The study was announced to both Internet communities/groups for midlife women and Internet communities/groups for Asian American women in the U.S. Ninety one self-identified Asian American midlife women aged 40 to 60 years who could read and write English were recruited using a quota sampling method. The women were asked to fill out the Internet survey questionnaire that included questions about background characteristics, ethnic identity, and health and menopausal status, and the Midlife Women's Symptom Index. The data were analyzed using descriptive and inferential statistics, including ANOVA and chi-square analyses.
The findings indicated that there were significant sub-ethnic variations in the most frequently reported symptoms and the most severe symptoms. Also, the findings indicated that there were significant differences in the number of physical, psychosomatic, and psychological symptoms by sub-ethnicity and that there were significant differences in the total severity scores of menopausal, psychosomatic, and psychological symptoms by sub-ethnicity.
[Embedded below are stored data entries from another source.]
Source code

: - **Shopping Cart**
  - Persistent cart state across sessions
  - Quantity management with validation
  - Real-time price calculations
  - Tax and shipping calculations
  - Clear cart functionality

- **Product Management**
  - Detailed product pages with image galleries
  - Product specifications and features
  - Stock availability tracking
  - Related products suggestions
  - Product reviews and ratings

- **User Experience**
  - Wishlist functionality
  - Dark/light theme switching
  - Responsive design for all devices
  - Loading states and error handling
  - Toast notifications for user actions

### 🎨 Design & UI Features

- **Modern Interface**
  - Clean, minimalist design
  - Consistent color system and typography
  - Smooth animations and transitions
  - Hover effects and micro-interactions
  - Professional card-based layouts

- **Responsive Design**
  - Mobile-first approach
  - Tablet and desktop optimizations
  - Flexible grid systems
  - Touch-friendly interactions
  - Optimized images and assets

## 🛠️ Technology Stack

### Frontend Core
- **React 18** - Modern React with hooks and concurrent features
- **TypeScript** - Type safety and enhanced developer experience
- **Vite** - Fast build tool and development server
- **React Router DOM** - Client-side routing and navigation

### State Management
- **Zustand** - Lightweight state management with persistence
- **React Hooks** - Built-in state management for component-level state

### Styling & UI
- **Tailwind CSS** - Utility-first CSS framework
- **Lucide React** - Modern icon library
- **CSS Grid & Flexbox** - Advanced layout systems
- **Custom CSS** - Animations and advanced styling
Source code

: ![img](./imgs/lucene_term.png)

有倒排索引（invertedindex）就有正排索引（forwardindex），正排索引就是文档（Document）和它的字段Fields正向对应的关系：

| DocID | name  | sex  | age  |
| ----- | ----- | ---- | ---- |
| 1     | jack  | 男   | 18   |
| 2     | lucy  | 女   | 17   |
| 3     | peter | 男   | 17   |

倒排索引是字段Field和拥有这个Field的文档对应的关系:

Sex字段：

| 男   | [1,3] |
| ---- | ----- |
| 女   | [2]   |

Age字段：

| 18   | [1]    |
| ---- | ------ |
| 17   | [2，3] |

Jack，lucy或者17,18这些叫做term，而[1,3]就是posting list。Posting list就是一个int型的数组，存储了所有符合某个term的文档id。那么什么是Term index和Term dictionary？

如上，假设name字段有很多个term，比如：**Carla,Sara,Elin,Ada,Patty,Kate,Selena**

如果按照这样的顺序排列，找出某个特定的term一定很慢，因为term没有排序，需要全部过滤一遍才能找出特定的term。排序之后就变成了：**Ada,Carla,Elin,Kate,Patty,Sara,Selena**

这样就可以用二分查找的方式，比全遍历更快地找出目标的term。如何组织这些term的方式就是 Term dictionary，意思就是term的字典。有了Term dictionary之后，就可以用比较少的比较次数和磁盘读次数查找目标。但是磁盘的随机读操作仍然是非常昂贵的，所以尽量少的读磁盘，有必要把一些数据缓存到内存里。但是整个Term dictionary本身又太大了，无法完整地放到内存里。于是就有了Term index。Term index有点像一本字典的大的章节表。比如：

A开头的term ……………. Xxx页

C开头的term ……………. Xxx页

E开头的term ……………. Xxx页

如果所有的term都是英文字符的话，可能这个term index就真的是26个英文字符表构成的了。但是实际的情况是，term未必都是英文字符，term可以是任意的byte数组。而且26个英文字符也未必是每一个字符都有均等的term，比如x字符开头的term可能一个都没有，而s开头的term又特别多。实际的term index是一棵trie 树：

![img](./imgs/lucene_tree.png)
Especially, the findings indicated that the menopausal symptom experience of Filipino women was significantly different from that of Korean and Chinese women. The perceived causes of and management strategies for menopausal symptoms also differed according to sub-ethnicity. Some of these findings are consistent with those of previous studies; others are not. These findings may stem from the unique cultural backgrounds within each of the major Asian American ethnic groups, and may not be easily generalizable to other Asian American women, especially those with low socioeconomic status. The findings suggest further in-depth studies on sub-ethnic variations in menopausal symptom experiences with a large number of Asian American women from diverse sub-ethnic groups. The findings also suggest that researchers and clinicians should respect this diversity when providing health care for Asian American women.